Star Trek: Picard, Season 3 Cast
I love these characters. But does that mean I really need or want to see more of them?

The third season of Star Trek: Picard was a real treat for long-time Next Generation fans like myself. As the venerable Jean-Luc Picard reunited with Riker, Crusher, Data, and the rest of his former shipmates, and even brought the Enterprise-D out of retirement for one last hurrah, the season hit all of the right nostalgic notes.

Given the amount of acclaim that Picard’s third season has received from critics and fans alike, it’s no surprise that there’s been a clamor for more. And now, Sir Patrick Stewart himself has revealed that a Picard movie script is currently in the works.

As a devoted TNG fan — it’s my favorite Star Trek title by far — this news ought to get me excited, but I’m actually in agreement with @megsmamma:

Probably going to lose friends here, but no. I don’t want to see more Picard or TNG. I’m at the point where I’m happy to let my imagination conclude their happily ever after. TNG was my intro to Trek, and it’ll always be special, but I’m at saturation point with their story now.

Season three’s finale was a perfect send-off for the Enterprise-D crew. They had embraced each other and set aside old hurts and differences, processed their grief and regrets, saved the next next generation of Starfleet and set them up for success, toasted their victories, and then — appropriately enough — sat down for a few rounds of poker.

Which was, itself, a delightful throwback to the final scene in TNG’s series finale.

But with all due respect to Stewart, Jonathan Frakes, and everyone else — who obviously had a blast making season three and no doubt want to keep the good times rolling — why would you want to risk marring such a beautiful, celebratory, poignant ending by just dragging things out even longer?

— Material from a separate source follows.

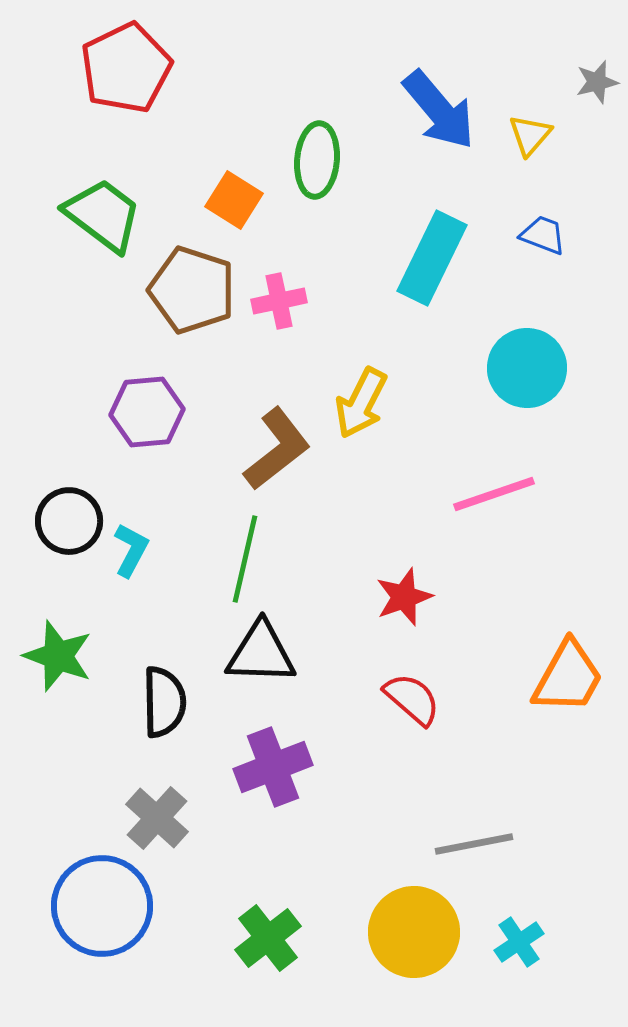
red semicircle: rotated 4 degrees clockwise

Because this is just the way my brain works, my first thought after agreeing with @megsmamma was to remember something Alan Moore wrote back in 1987 for Twilight of the Superheroes, his epic crossover project for DC Comics that never came to fruition. In his introduction to the project, Moore outlines some of the problems inherent to the superhero genre, namely that superheroes never have definitive endings, which subsequently diminishes the importance of their stories.

As I mentioned in my introduction to Frank [Miller]‘s Dark Knight, one of the things that prevents superhero stories from ever attaining the status of true modern myths or legends is that they are open ended. An essential quality of a legend is that the events in it are clearly defined in time; Robin Hood is driven to become an outlaw by the injustices of King John and his minions. That is his origin. He meets Little John, Friar Tuck, and all the rest and forms the merry men. He wins the tournament in disguise, he falls in love with Maid Marian, and thwarts the Sheriff of Nottingham. That is his career, including love interest, major villains, and the formation of a superhero group that he is part of. He lives to see the return of Good King Richard and is finally killed by a woman, firing a last arrow to mark the place where he shall be buried. That is his resolution — you can apply the same paradigm to King Arthur, Davy Crockett, or Sherlock Holmes with equal success. You cannot apply it to most comic book characters because, in order to meet the commercial demands of a continuing series, they can never have a resolution. Indeed, they find it difficult to embrace any of the changes in life that the passage of time brings about for these very same reasons, making them finally less than fully human as well as falling far short of true myth.

As far as I’m concerned, we ought to add the Enterprise-D crew to that list of Robin Hood, King Arthur, et al. Their story was glorious and exciting, filled with heart and honor and adventure and exploration… and now it’s over. Or at least it ought to be. It’s time for a new Enterprise crew to make their mark on the galaxy.

But we currently live in an era where movies and TV shows aren’t really stories being told. They’re just content and intellectual property that must be infinitely recyclable in order to appease fanbases and, more importantly, maximize shareholder value by grabbing whatever diminishing returns can be found in an oversaturated market. After all, if stories were allowed to end definitively and decisively, then what’s a poor studio exec to do? Besides take a risk and create something original that builds upon what’s already been established, that is.